The model is the engine. Its capabilities and limitations define what's possible.

Sections

Model Selection — How to choose the right model for agentic tasks
Model Behavior — How models behave in agentic contexts—variance, consistency, temperature effects, and behavioral patterns
Model Limitations and Workarounds — Common model limitations in agentic contexts and practical workarounds—math, hallucination, context limits, instruction drift, and upgrade breakage
Multi-Model Architectures — When and how to use multiple models in agent systems—orchestrator patterns, cascades, routing strategies, and planning versus execution separation
Model Evaluation — How to evaluate models for agentic tasks—metrics, benchmarks, observability, and the compound error problem

Core Questions

This chapter explores:

Selection: How do you choose the right model for a task? What capabilities matter most?
Behavior: What model behaviors help or hinder agentic work? How do you account for variance?
Limitations: What can't models do? How do you work around constraints?
Architecture: When do multi-model systems make sense? How do you route between them?

The Short Version

Default to frontier models. The capability gap between SOTA and everything else still matters more than cost optimization in most cases. Downgrade only when you have evidence that a smaller model works reliably for your specific task.

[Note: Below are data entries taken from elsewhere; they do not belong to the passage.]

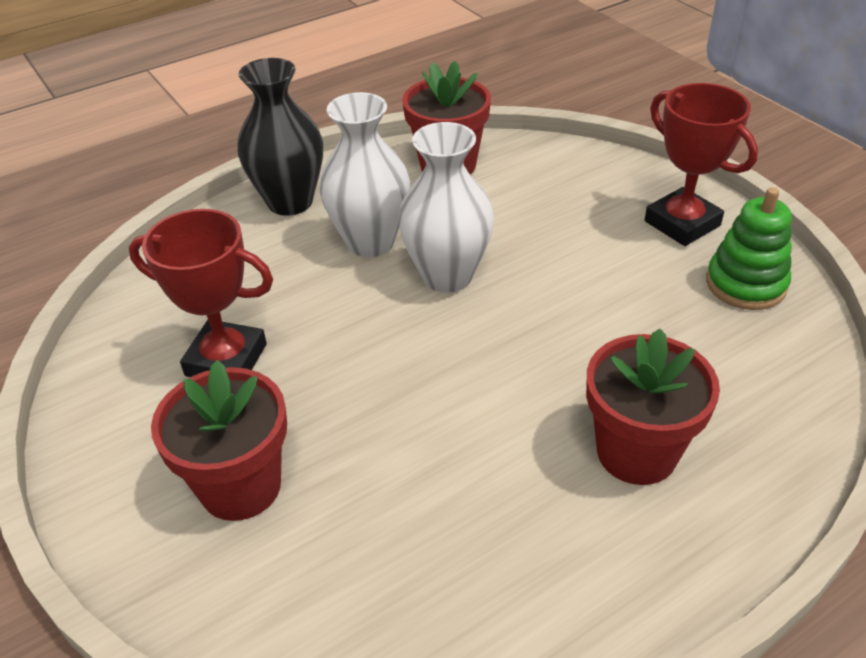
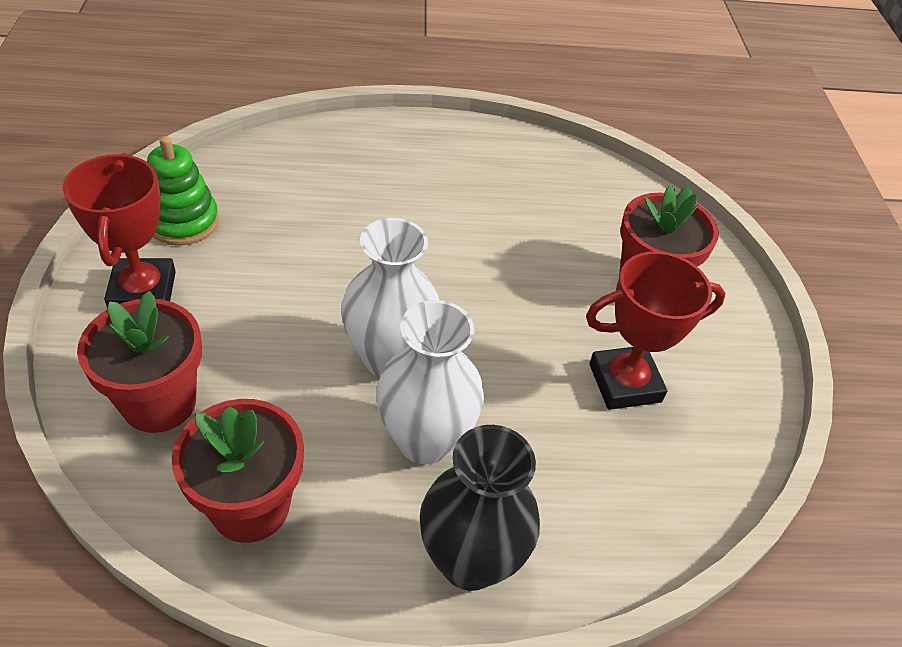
camera: 155 degrees left, 5 degrees up
red trophy [129,209,273,377] -> red trophy turned 60 degrees counterclockwise [586,251,726,410]
red flower pot [586,329,720,485] -> red flower pot moved to [77,291,202,433]

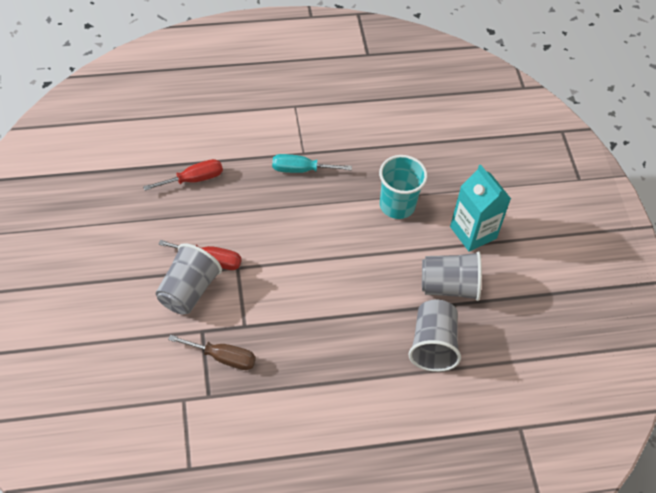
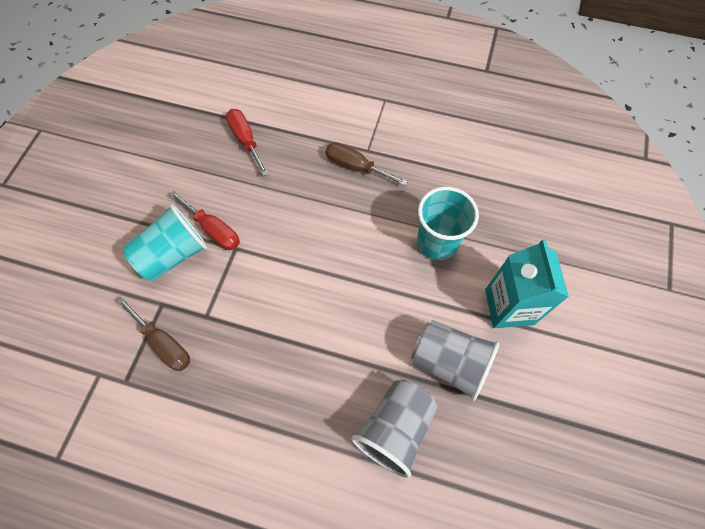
camera: 30 degrees right, 10 degrees up
red screwdriver [143,159,223,191] -> red screwdriver turned 120 degrees counterclockwise [226,109,269,176]
grey cup [156,243,222,315] -> turquoise cup [123,204,208,281]
turquoise screwdriver [272,154,352,173] -> brown screwdriver [325,142,408,186]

Reasoning and tool use are the capabilities that matter most for agentic work. Context length, speed, and cost are secondary—important for architecture decisions, but not for the core question of "can this model do the job?"

Connections

To Prompt: Instruction-following is shaped more by prompt quality than model selection. Different models respond differently to the same prompt, but SOTA models are generally more forgiving.
To Context: Context length limits shape architecture decisions. Frontier models tend to have larger windows, but the capability-capacity tradeoff still applies.
To Tool Use: Some models are better at tool-use than others. This is a core selection criterion for agentic work.